All this information is exposed in our mirror
dashboard.
The “Origin” referenced in that dashboard is a slight misnomer, its
actually showing the time behind now
.
Having multiple mirrors is great, but ensuring that a mirror nearby to
a user who wants to update, and make sure they’ve configured and are
using it is a bit harder. What we really want is a proxy that will
always find the nearest mirror and fetch packages from that location
for a user. Long-time users of Void may remember auto.voidlinux.org
which was an early attempt at this. Due to limitations in XBPS
itself, and limitations in the way that we are able to introspect
mirrors, this service was eventually retracted. What we actually want
is a network of servers everywhere well connected to networks that
users are on, and then with a good connection back to at least one of
the Void operated mirrors. This, as you might have guessed, is a CDN.
As mentioned in the Fast Forward post, Void has generously been sponsored by Fastly, which has allowed us to provision a new repository URL that leverage’s Fastly’s global network to provide what should be the generally optimal mirror regardless of where in the world any particular end user exists. The Fastly mirror does not sync, nor does it have a concept of file storage that we manage as the project. It is for all intents and purposes an extremely large high-speed cache, and when you request a package from Fastly, the package will either be returned from one of Fastly’s servers, or it will be streamed to you via the Fastly network while being simultaneously fetched from one of Void’s backend servers. The very first download of a package may be slower than if you downloaded it from Void directly, but all subsequent fetches will be extremely fast. Since the package distribution follows a sort of curve of popularity ranging from the common packages that make up desktop environments, the base system, and popular software suites down to less commonly installed packages and rarely updated libraries, the cache will usually be hot for the most commonly installed packages!

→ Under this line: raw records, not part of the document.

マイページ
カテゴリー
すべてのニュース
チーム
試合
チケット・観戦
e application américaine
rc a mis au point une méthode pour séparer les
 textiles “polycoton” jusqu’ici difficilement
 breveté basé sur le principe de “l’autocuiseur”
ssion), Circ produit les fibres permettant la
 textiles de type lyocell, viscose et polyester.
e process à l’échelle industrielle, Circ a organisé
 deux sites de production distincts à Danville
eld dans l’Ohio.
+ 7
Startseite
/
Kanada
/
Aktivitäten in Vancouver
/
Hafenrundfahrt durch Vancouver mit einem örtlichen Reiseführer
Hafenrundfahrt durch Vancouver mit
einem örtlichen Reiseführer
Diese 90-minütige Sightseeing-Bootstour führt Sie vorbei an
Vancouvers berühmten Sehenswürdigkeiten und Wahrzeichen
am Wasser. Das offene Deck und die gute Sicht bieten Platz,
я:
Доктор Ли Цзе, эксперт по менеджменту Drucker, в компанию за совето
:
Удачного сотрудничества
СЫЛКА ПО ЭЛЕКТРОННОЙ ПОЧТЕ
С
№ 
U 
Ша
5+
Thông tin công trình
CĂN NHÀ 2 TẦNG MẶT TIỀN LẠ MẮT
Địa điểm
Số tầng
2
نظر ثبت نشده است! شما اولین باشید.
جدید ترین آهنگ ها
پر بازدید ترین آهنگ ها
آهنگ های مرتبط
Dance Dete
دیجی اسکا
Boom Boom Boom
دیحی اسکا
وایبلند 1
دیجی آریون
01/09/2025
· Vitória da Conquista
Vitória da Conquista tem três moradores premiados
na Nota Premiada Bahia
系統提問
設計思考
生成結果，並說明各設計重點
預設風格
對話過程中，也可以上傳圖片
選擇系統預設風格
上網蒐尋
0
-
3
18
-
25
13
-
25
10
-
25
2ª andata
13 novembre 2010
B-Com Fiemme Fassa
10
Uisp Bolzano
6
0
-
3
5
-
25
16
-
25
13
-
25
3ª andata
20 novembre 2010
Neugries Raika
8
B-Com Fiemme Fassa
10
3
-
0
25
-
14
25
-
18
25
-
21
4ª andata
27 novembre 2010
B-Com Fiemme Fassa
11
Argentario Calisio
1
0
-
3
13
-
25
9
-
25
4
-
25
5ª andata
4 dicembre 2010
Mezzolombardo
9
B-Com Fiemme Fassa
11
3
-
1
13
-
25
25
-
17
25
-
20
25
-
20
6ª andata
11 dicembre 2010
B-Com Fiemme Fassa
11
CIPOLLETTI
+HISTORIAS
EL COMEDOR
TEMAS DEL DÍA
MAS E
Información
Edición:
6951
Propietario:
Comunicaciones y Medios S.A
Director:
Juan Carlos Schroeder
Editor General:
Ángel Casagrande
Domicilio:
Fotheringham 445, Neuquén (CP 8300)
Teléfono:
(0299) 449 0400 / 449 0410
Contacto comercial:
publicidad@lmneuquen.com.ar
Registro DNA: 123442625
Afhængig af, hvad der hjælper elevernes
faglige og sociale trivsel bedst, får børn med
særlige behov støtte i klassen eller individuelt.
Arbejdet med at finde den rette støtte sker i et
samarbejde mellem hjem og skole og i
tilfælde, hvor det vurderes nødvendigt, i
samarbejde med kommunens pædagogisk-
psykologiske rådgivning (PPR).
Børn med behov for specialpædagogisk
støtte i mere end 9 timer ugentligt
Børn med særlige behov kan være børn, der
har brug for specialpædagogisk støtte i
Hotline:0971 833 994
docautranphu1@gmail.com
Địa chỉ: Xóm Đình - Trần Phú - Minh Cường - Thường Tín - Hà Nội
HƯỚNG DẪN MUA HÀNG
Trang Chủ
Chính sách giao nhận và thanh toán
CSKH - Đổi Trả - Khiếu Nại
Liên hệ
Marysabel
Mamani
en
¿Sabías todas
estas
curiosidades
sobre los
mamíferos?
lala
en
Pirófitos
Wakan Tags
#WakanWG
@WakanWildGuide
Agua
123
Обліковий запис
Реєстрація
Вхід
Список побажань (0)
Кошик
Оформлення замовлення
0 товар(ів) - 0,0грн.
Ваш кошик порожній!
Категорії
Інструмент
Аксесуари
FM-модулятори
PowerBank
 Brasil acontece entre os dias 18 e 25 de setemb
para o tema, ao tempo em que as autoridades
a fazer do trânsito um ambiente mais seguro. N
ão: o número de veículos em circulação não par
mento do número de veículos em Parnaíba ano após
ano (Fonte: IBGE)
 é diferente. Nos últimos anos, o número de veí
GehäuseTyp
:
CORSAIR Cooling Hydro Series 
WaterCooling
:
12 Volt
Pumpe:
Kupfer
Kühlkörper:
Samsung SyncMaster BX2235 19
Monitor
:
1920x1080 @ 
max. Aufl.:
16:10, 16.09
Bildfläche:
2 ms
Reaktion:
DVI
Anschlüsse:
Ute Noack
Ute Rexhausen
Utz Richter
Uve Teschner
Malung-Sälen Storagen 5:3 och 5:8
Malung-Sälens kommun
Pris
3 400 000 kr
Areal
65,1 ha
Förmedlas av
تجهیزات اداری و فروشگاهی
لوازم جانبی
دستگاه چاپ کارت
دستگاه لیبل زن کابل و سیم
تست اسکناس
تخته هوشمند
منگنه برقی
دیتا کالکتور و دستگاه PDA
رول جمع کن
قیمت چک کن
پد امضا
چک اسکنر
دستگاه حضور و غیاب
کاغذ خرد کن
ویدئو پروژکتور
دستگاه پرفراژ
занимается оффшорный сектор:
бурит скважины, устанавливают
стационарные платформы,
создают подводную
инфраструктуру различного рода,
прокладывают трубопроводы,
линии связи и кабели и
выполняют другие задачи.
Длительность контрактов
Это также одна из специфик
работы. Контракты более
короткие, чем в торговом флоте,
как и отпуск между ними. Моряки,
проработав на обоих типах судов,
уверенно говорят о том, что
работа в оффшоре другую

So to recap, packages are built on servers, copied to a central server, signed, copied to a shadow mirror, copied to a tier 1 mirror, possibly copied to downstream mirrors, and then installed on end systems. Here’s a graphic:
We hope you’ve enjoyed this look into what it takes to get packages
from us to you, but more importantly, we’re pleased to announce now
the general availability of https://repo-fastly.voidlinux.org/ which
should be the generally fastest mirror for most users. This mirror is
available now in xmirror
under the World region.